We have the distinct pleasure of meeting supervisors and managers of every stripe through our work, including those with differing strengths, aptitudes, and experience levels.
Common aspects of the role that many supervisors wrestle with are how to encourage employees to honour the required professional boundaries of the relationship and how to influence employees to afford deference to their position of authority over their team.
Many supervisors go down the path of creating a defensive shell around themselves. This often takes the form of a persona.
That being the goal, there is a conscious decision to create a persona that projects dominance, strength, and, deliberately or not, fear.
In almost every case, such contrived personas are void of a willingness to be authentic and vulnerable with one’s team (something necessary to develop trust).
Under this scheme, assertiveness may be interpreted as aggression. Put more plainly, some supervisors, in playing their part, behave aggressively instead of assertively, whether they intend to or not and whether they even know it.
What happens under these circumstances? When crafting this persona, the supervisor chooses whether it is better to be feared than loved.
Today we revisit this classic question, albeit within the context of performance management, “is it better to be feared than loved.”

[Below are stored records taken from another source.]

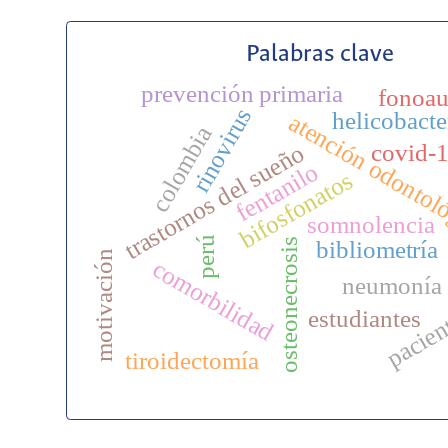
Palabras clave
prevención primaria
fonoau
rinovirus
helicobacte
atención odontol
colombia
covid-
trastornos del sueño
fentanilo
bifosfonatos
somnolencia
perú
bibliometría
osteonecrosis
motivación
comorbilidad
neumonía 
pacien
estudiantes
tiroidectomía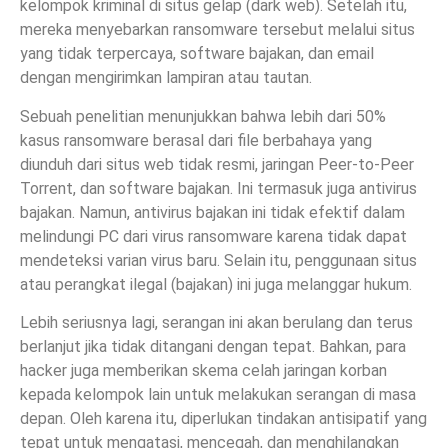
kelompok kriminal di situs gelap (dark web). Setelah itu,
mereka menyebarkan ransomware tersebut melalui situs
yang tidak terpercaya, software bajakan, dan email
dengan mengirimkan lampiran atau tautan.
Sebuah penelitian menunjukkan bahwa lebih dari 50%
kasus ransomware berasal dari file berbahaya yang
diunduh dari situs web tidak resmi, jaringan Peer-to-Peer
Torrent, dan software bajakan. Ini termasuk juga antivirus
bajakan. Namun, antivirus bajakan ini tidak efektif dalam
melindungi PC dari virus ransomware karena tidak dapat
mendeteksi varian virus baru. Selain itu, penggunaan situs
atau perangkat ilegal (bajakan) ini juga melanggar hukum.
Lebih seriusnya lagi, serangan ini akan berulang dan terus
berlanjut jika tidak ditangani dengan tepat. Bahkan, para
hacker juga memberikan skema celah jaringan korban
kepada kelompok lain untuk melakukan serangan di masa
depan. Oleh karena itu, diperlukan tindakan antisipatif yang
tepat untuk mengatasi, mencegah, dan menghilangkan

Perhaps the most prolifically cited author for the phrase, “it is better to be feared than loved,” is Machiavelli, as cited in “the Prince.”
Before going too far into that specific quote and chapter, we note the Prince, even after all these years, has some measure of controversy among academics. Many questions whether that writing is the most accurate account of Machiavelli’s perspectives.
When the Medici family came into power in Florence, Machiavelli lost his position in civil service. Some believe the Prince was, in a sense, a job application in which he was courting members of the Medici family to gain his position back within the bureaucracy. For Machiavelli’s more audacious statements found in the Prince, I tend to take them with a grain of salt – as I believe he was speaking to a more specific audience.
At the beginning of that chapter, Machiavelli starts by saying that leaders must be “considered merciful and not cruel,” and what is often omitted in the quoted statement is the portion that follows after the comma, which changes the meaning of the sentence significantly. The more fulsome quote is, “It is better to be feared than loved if you cannot be both.”,“…if you cannot be both…”.
No, Machiavelli did not give blank-cheque permission to even the most pragmatic supervisors and managers to be cruel towards and feared by their team.
In surveys, employers describe some of the traits most desired in their employees. We do not intend for this list is to be exhaustive. We have reduced it to those behaviours reliant on a certain level of cognitive functioning.
Employers want employees to know their strengths, employees who can think independently, solve problems, be innovative, be proactive, and be willing to learn new things.
The stereotypical Machiavellian approach to supervision presumably leads through fear and creates an atmosphere lacking psychological safety.
Employees put into a workplace that lacks psychological safety are more prone to experience a fight or flight reaction and may enter a state of hyper-vigilance, all of which can impair higher-level cognitive functioning.
Instinctively, they are more on the lookout for sabre tooth tigers than finding solutions to overcome the organization’s challenges. This would suggest that having supervisors and managers lead through fear is contrary to the organization’s interests in many situations. That is why it is better to be loved than feared – it is in your own self-interest, and in the organization’s interest.
We at Workforce Delivery throw out a challenge. Test our own leadership style. Consider whether there are improvements that we could make and decide what and how we might transition towards those improvements. Remember, it is better to be loved than feared by your team. Thank you for your time, and have a safe and enriching day.